Fractional-Linear Inequalities

Here, we will consider inequalities of the form `(ax+b)/(cx+d)>0` or `(ax+b)/(cx+d)<0`, where `a!=0,c!=0`.

Example. Solve inequality `(3x+7)/(2x-7)>5`.

In cases where right-hand side doesn't equal 0, we need to transform inequality into equivalent one, where right-hand side equals 0:

`(3x+7)/(2x-7)>5`;

`(3x+7)/(2x-7)-5>0`;

`(3x+7)/(2x-7)-(5(2x-7))/(2x-7)>0`;

`(3x+7-5(2x-7))/(2x-7)>0`;

`(3x+7-10x+35)/(2x-7)>0`;

`(-7x+42)/(2x-7)>0`; divide both sides by -7:

`(x-6)/(2x-7)<0`;

Fraction is negative in two cases:

  1. Numerator is negative, denominator is positive: `{(x-6<0),(2x-7>0):}`.
  2. Numerator is positive, denominator is negative: `{(x-6>0),(2x-7<0):}`.

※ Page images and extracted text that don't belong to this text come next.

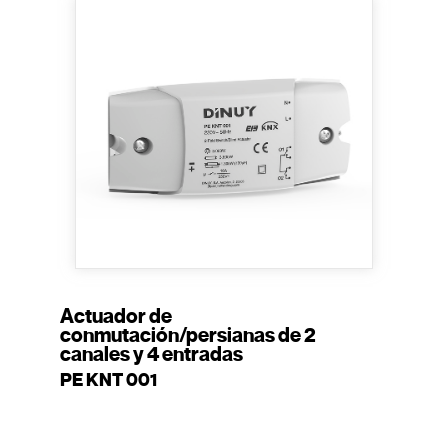
Actuador de
conmutación/persianas de 2
canales y 4 entradas
PE KNT 001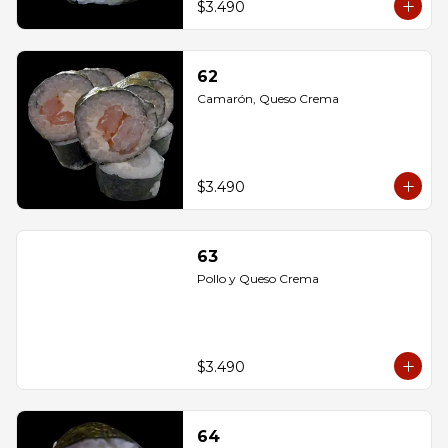
$3.490
62
Camarón, Queso Crema
$3.490
63
Pollo y Queso Crema
$3.490
64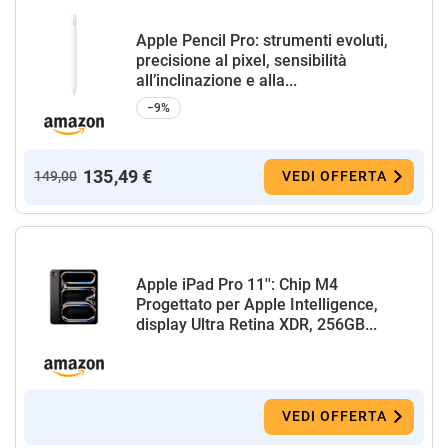
Apple Pencil Pro: strumenti evoluti,
precisione al pixel, sensibilità
all’inclinazione e alla...
−9%
135,49 €
149,00
VEDI OFFERTA
Apple iPad Pro 11'': Chip M4
Progettato per Apple Intelligence,
display Ultra Retina XDR, 256GB...
VEDI OFFERTA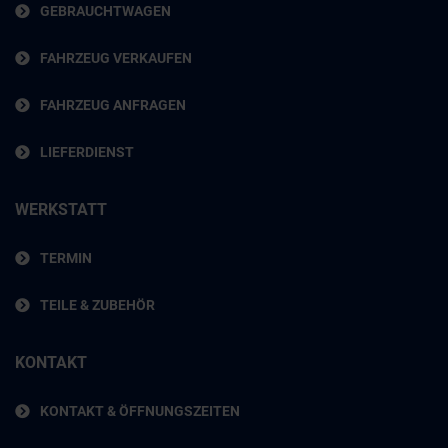
GEBRAUCHTWAGEN
FAHRZEUG VERKAUFEN
FAHRZEUG ANFRAGEN
LIEFERDIENST
WERKSTATT
TERMIN
TEILE & ZUBEHÖR
KONTAKT
KONTAKT & ÖFFNUNGSZEITEN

Therefore, we have set of two systems (recall that set contains solutions that satisfy at least one system).

Set of solutions of the first system is x<6 and x>3.5, i.e. 3.5<x<6.

Set of solutions of the second system is x>6 and x<3.5, i.e. there are no solutions.

Therefore, set of solutions of initial inequality is interval (3.5,6).